My application was accepted by hospice and, as of last Wednesday, I’ve completed my 30 hours of training. I only have to have one more interview where we talk about placement and the hours I’m available.
I was so scared when I walked into the training. I literally held on to the seat of my chair to keep from running out because I was so worried I couldn’t handle the emotional part of what I was doing. I prayed for God to hold me in that seat and I managed to make it through the first day. Every day got easier, and I was leaving fear and trepidation behind and replacing it with excitement and enthusiasm.
I knew I had found my place, like a puzzle piece, when the head of the pediatric department spoke. I knew instantly that that was my reason for being there. Yes, I suspected that pediatrics would turn out to be my fit, but I was also worried about how I’d feel and if I was really up for that. I didn’t hesitate after hearing her speak.
I haven’t started yet- I’ve just completed my training- but I’m pretty sure I’ll be alright. I’m so thrilled to do this. I’m so excited about my life and the choices I get to make. I feel like the whole world has opened up and the shot of happy I was always looking for is now the thought of what my life looks like and will look like and where it’s on it’s way to. I will not ‘end up’ in my life; I will arrive!

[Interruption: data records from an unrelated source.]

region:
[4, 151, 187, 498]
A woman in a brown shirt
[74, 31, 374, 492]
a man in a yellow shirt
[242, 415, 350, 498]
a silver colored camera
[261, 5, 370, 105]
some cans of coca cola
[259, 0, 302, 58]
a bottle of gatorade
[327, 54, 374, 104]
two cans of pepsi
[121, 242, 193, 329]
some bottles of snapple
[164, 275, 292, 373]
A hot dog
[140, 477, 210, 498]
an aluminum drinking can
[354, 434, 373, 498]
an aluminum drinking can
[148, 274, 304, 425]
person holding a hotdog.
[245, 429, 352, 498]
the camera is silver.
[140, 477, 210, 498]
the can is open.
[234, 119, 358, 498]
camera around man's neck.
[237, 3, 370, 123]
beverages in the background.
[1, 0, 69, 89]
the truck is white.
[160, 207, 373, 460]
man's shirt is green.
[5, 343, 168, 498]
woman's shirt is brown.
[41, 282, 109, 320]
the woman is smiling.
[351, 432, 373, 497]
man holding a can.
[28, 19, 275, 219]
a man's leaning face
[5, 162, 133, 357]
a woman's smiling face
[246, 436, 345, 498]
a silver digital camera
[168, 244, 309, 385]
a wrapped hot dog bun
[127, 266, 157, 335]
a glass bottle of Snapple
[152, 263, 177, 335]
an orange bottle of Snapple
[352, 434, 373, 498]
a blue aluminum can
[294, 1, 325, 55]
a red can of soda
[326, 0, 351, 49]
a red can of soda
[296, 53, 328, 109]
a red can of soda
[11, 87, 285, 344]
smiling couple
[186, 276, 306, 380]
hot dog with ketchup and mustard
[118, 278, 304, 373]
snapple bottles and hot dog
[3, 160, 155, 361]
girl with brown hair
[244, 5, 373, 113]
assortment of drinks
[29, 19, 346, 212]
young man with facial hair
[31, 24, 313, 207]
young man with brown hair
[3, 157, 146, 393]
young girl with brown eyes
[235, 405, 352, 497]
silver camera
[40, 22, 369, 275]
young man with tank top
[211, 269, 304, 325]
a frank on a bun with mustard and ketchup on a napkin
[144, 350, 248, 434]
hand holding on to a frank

I really want to keep going with this. I want to donate not just time, but I also have the privilage to provide makeup samples or skin care samples to the adult patients who may like to feel a little like their old self. Sometimes, they just want to feel like they look good. Being terminally ill and in your last days leaves people with the feeling of being lost, even while still living. Getting pampered and feeling like you look more like your old self can have a profound effect on their state of mind and it can bring a measure comfort to the family who has to watch the downward spiral of their loved one. The ways I can use my business to bless others keeps growing and I’ve found that my life make-over is an amazing one. I wish I could share or describe this feeling of ‘rightness’ with you. I wish I could pull you in so you can feel, just for a moment, the deep restfulness of a life on track.
I still have to finish my leadership qualifications. Getting to that position will solidify my ability to continue this and maybe even open more opportunities to volunteer. I have a greater passion for that, now, more than ever. It will put more resources at my fingertips and allow me greater access to ways to bless those in this difficult and sad time of their lives. I can’t imagine a time where there’s a greater need of kindness, companionship, understanding and love. Can you?